Page excerpt:
....

If you’re weighing up a small apartment development in Melbourne, there’s a planning pathway many developers still overlook: Future Homes. It lets you build from a set of pre-approved, architect-designed three-storey apartment buildings and access a streamlined permit process that can be materially faster than a standard application. Amendment VC269 (gazetted 3 December 2024) refined how it works. As ARBV-registered architects (SQM Architects, Reg. No. 51498, ABN 32 600 928 390), we assess pathways like this for Melbourne developers — here’s the practical picture.
What is the Future Homes program?
Future Homes is a Victorian Government initiative that pairs a library of pre-approved apartment designs with a streamlined planning pathway. Instead of designing a three-storey apartment building from scratch and taking it through a full, contestable permit process, an eligible site can adopt a Future Homes “exemplar” design and apply through a faster track.
The attraction for developers is certainty and speed. A standard planning permit carries a statutory decision timeframe of 60 days — and in practice often longer once objections and a possible VCAT hearing are added. The Future Homes streamlined process is designed to deliver a decision in around half that time, and eligible applications are exempt from third-party (objector) review rights, so neighbours cannot appeal the decision to VCAT. Removing that appeal risk strips out one of the biggest sources of delay and uncertainty in medium-density approvals. (This is general information, not advice — eligibility and outcomes depend on your specific site.)

....

What is needed:
Please reproduce the stretch of the Future Homes overview from "If you’re weighing" through "Future Homes program?" word for word. The items come from a separate source.

....

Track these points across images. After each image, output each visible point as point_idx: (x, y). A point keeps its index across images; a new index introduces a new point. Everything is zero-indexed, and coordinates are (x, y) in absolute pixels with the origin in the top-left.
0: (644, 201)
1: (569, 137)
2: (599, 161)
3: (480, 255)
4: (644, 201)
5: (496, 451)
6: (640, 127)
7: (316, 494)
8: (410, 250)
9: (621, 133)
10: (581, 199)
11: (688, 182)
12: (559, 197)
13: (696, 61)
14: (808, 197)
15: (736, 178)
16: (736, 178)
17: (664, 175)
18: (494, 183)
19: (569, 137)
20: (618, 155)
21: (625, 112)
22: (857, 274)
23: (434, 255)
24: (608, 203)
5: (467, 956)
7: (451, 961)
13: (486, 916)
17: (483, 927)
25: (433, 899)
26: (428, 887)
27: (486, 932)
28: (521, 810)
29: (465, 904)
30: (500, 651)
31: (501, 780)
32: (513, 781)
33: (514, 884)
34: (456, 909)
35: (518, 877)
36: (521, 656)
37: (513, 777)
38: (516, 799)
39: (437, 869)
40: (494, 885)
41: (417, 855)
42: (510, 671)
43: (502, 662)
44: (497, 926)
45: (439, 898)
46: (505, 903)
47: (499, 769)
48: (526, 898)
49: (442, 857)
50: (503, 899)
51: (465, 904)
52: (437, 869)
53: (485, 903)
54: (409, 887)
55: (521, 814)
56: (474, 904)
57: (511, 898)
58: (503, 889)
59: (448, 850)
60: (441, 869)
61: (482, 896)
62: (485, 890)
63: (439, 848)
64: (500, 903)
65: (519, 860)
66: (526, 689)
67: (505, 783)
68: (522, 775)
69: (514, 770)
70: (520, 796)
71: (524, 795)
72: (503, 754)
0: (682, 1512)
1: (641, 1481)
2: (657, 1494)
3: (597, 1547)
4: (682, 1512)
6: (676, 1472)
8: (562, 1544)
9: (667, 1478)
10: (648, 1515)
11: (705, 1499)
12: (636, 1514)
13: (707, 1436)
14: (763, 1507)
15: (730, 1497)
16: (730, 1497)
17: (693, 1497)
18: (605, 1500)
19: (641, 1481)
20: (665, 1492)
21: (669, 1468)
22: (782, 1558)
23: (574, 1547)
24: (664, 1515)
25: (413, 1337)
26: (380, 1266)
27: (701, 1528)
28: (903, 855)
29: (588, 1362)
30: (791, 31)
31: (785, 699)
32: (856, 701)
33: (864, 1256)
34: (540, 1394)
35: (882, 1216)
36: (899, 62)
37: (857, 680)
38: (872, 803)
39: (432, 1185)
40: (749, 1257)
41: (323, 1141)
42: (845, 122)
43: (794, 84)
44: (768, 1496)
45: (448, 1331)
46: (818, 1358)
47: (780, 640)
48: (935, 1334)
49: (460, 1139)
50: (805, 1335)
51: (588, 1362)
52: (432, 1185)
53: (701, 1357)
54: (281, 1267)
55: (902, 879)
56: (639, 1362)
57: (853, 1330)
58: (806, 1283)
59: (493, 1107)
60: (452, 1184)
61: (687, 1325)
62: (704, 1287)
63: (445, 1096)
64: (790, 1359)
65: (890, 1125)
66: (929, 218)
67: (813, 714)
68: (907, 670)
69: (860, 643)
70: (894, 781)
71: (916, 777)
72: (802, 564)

....

Solution below:
If you’re weighing up a small apartment development in Melbourne, there’s a planning pathway many developers still overlook: Future Homes. It lets you build from a set of pre-approved, architect-designed three-storey apartment buildings and access a streamlined permit process that can be materially faster than a standard application. Amendment VC269 (gazetted 3 December 2024) refined how it works. As ARBV-registered architects (SQM Architects, Reg. No. 51498, ABN 32 600 928 390), we assess pathways like this for Melbourne developers — here’s the practical picture.
What is the Future Homes program?